Read Disk SMART values on FreeBSD (6.0) behind a HP Raid (cciss)

Written by - 0 comments

Published on - Listed in Hardware BSD Monitoring


On an old HP Proliant DL380 G4 server running on FreeBSD 6.0, I discovered a strange behavior when the machine booted:

FreeBSD Incorrect Block Count

Out of the blue I'd say it looks like a file system check. I'm no BSD expert, but this assumption makes sense. Because I suspected a disk failure, I wanted to check the SMART values of all disks. But that's easier said than done. First of all, the disks run on an HP Raid Controller, therefore they're presented to the FreeBSD OS as cciss devices.
Now to the next downer: cciss support in smartmontools exists since version 5.38. Guess what? The smartmontools package for FreeBSD 6.0 is version 5.33 (see FreeBSD's FTP-Archive for 6.0). Fortunately in 6.4 the smartmontools package was updated to 5.38 (see FreeBSD's FTP-Archive for 6.4) and it can be installed on FreeBSD 6.0, too.

PROVIDED INFORMATION:

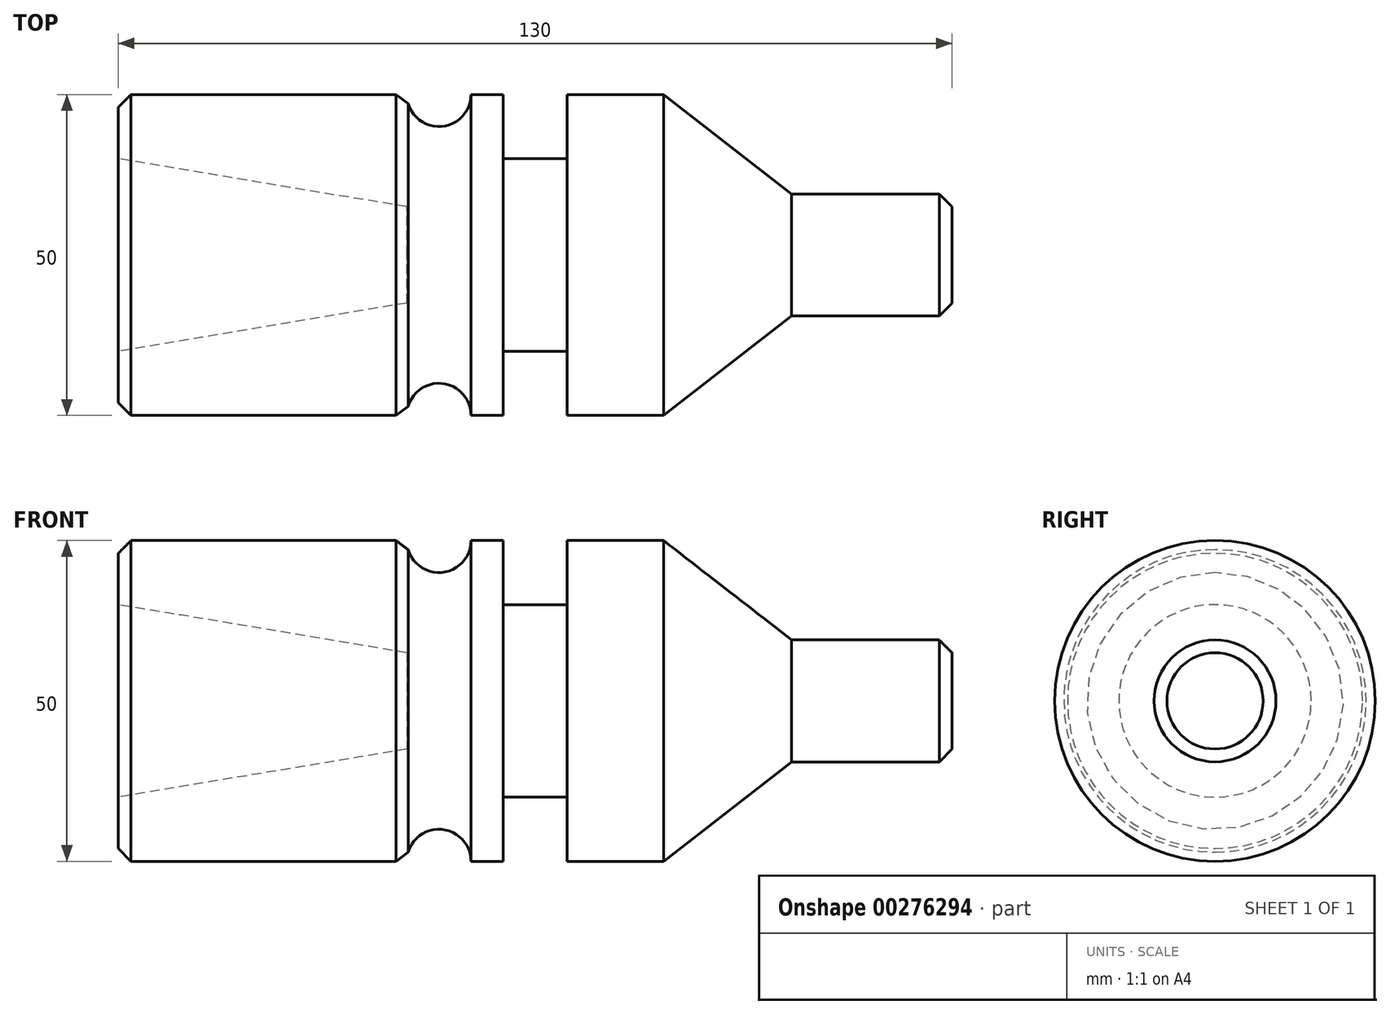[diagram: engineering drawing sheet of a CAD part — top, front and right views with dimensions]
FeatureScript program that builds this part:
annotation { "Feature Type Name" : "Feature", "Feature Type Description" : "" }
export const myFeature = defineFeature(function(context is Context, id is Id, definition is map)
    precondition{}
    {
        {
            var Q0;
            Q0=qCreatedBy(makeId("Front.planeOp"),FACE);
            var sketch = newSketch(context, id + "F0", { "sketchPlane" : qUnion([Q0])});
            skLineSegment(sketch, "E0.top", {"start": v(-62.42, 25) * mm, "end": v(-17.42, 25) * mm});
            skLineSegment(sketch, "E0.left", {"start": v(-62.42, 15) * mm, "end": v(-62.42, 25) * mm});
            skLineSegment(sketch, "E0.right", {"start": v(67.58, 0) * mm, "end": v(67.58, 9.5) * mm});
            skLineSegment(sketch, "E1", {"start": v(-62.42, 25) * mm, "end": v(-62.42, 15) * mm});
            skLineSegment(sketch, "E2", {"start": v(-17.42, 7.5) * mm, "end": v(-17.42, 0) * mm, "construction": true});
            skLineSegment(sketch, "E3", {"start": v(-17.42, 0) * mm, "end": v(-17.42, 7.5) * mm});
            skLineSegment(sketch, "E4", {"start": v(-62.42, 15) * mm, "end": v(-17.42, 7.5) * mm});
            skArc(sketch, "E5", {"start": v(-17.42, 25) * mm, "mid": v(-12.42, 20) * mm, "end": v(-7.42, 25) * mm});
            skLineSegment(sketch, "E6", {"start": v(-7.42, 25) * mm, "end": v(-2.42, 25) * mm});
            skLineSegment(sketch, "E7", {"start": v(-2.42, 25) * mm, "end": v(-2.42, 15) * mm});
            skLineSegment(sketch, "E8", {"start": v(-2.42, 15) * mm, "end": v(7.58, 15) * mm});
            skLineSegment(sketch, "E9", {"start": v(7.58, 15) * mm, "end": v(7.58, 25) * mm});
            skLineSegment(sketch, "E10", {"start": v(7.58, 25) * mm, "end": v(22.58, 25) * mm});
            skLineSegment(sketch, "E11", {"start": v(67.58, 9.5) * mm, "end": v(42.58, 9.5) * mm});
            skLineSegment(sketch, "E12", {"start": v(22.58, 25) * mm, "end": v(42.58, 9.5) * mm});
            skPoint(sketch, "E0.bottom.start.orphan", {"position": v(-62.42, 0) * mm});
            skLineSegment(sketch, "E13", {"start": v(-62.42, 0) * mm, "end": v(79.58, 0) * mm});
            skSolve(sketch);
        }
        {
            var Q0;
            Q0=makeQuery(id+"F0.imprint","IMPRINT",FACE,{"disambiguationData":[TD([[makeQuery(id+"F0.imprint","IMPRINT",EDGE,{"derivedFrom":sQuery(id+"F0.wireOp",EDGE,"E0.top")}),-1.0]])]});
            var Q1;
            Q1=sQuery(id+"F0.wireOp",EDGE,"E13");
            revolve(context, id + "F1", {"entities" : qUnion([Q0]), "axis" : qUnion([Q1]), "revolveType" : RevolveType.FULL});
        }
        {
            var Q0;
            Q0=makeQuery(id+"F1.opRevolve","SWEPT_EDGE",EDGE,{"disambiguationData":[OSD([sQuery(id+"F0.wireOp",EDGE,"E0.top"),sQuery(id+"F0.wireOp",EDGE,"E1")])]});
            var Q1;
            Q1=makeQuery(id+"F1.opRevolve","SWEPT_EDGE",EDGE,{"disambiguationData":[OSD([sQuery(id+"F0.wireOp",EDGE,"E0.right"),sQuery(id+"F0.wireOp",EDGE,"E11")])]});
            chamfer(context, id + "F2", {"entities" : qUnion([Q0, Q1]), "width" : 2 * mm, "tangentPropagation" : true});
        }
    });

TASKS TO COMPLETE:
- a) Translate the following sentence from the FreeBSD SMART article into German: "Because I suspected a disk failure, I wanted to check the SMART values of all disks."
- b) Extract from the FreeBSD SMART article everything from "On an old HP" down to "FreeBSD 6.0, too.", unchanged.

SOLUTIONS FOR EACH TASK:
- a) Da ich einen Festplattenausfall vermutete, wollte ich die SMART-Werte aller Festplatten überprüfen.

- b)
On an old HP Proliant DL380 G4 server running on FreeBSD 6.0, I discovered a strange behavior when the machine booted:

FreeBSD Incorrect Block Count

Out of the blue I'd say it looks like a file system check. I'm no BSD expert, but this assumption makes sense. Because I suspected a disk failure, I wanted to check the SMART values of all disks. But that's easier said than done. First of all, the disks run on an HP Raid Controller, therefore they're presented to the FreeBSD OS as cciss devices.
Now to the next downer: cciss support in smartmontools exists since version 5.38. Guess what? The smartmontools package for FreeBSD 6.0 is version 5.33 (see FreeBSD's FTP-Archive for 6.0). Fortunately in 6.4 the smartmontools package was updated to 5.38 (see FreeBSD's FTP-Archive for 6.4) and it can be installed on FreeBSD 6.0, too.